Joel 1:16-17 | |
16. Is not the meat cut off before our eyes, yea, joy and gladness from the house of our God? | 16. An non coram oculis nostris cibus excisus est? e domo Dei nostri gaudium et exultatio? |
17. The seed is rotten under their clods, the garners are laid desolate, the barns are broken down; for the corn is withered. | 17. Putrefacta sunt grana subtus sulcos suos, desolata sunt reconditoria (vel, apothecae desolatae sunt,) diruta sunt horrea, quia exaruit frumentum. |
He repeats the same thing as before, for he reproaches the Jews for being so slow to consider that the hand of God was against them.
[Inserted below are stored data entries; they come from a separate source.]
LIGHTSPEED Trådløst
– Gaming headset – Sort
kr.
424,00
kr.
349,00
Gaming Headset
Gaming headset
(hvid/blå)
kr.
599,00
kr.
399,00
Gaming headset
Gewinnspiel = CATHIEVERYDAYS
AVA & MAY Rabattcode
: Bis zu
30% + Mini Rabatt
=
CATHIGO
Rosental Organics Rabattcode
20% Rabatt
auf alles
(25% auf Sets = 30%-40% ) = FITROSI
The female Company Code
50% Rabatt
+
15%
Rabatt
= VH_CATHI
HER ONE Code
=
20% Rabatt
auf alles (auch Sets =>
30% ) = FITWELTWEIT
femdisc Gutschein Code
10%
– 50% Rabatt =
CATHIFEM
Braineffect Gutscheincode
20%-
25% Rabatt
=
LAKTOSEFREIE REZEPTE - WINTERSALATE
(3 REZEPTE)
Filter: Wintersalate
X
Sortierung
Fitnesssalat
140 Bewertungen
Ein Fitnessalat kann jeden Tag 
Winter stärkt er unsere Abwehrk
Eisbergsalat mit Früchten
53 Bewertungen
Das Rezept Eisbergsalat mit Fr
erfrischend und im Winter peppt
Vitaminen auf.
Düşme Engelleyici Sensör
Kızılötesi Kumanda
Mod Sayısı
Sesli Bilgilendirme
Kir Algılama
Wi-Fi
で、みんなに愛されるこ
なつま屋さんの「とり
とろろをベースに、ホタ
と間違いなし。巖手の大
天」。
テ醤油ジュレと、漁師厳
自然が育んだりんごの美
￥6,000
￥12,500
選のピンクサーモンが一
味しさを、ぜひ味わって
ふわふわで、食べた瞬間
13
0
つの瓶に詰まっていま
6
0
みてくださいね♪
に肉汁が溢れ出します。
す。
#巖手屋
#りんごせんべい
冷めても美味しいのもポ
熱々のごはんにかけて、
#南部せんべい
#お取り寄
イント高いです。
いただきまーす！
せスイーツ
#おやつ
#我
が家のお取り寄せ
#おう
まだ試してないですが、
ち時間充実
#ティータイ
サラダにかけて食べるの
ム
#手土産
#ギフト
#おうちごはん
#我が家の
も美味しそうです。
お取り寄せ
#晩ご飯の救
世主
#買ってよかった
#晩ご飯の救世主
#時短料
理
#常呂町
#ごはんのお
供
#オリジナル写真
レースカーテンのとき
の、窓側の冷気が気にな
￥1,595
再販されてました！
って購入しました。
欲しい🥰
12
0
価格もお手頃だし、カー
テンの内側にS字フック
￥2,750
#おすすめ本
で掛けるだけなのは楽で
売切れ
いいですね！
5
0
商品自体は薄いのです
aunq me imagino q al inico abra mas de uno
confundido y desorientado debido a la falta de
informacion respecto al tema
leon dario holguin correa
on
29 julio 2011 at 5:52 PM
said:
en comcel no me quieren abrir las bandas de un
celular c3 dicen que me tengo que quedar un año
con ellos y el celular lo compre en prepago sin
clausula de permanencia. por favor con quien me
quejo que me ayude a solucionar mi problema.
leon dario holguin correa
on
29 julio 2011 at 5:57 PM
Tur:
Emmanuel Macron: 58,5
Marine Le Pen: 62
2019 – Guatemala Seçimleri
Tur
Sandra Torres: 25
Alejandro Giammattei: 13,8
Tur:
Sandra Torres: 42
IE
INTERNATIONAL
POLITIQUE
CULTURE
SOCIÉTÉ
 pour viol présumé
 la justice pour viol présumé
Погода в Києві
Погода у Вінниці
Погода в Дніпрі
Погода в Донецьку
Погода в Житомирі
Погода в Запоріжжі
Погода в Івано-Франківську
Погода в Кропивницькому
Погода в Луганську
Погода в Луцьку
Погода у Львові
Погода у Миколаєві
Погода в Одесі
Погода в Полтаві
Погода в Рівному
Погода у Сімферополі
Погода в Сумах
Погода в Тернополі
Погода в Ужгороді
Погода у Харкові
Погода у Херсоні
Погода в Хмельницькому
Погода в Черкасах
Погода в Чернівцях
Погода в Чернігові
He afterwards adds, that joy and gladness were taken away: for God commanded the Jews to come to the temple to give thanks and to acknowledge themselves blessed, because he had chosen his habitation among them. Hence this expression is so often repeated by Moses, 'Thou shalt rejoice before thy God;' for by saying this, God intended to encourage the people the more to come cheerfully to the temple; as though he said, "I certainly want not your presence, but I wish by my presence to make you glad." But now when the worship of God ceased, the Prophet says, that joy had been also abolished; for the Jews could not cheerfully give thanks to God when his curse was before their eyes, when they saw that he was their adversary, and also when they were deprived of the ordinances of religion. We now then perceive why the Prophet joins joy and gladness with oblations: they were the symbols of thanksgiving.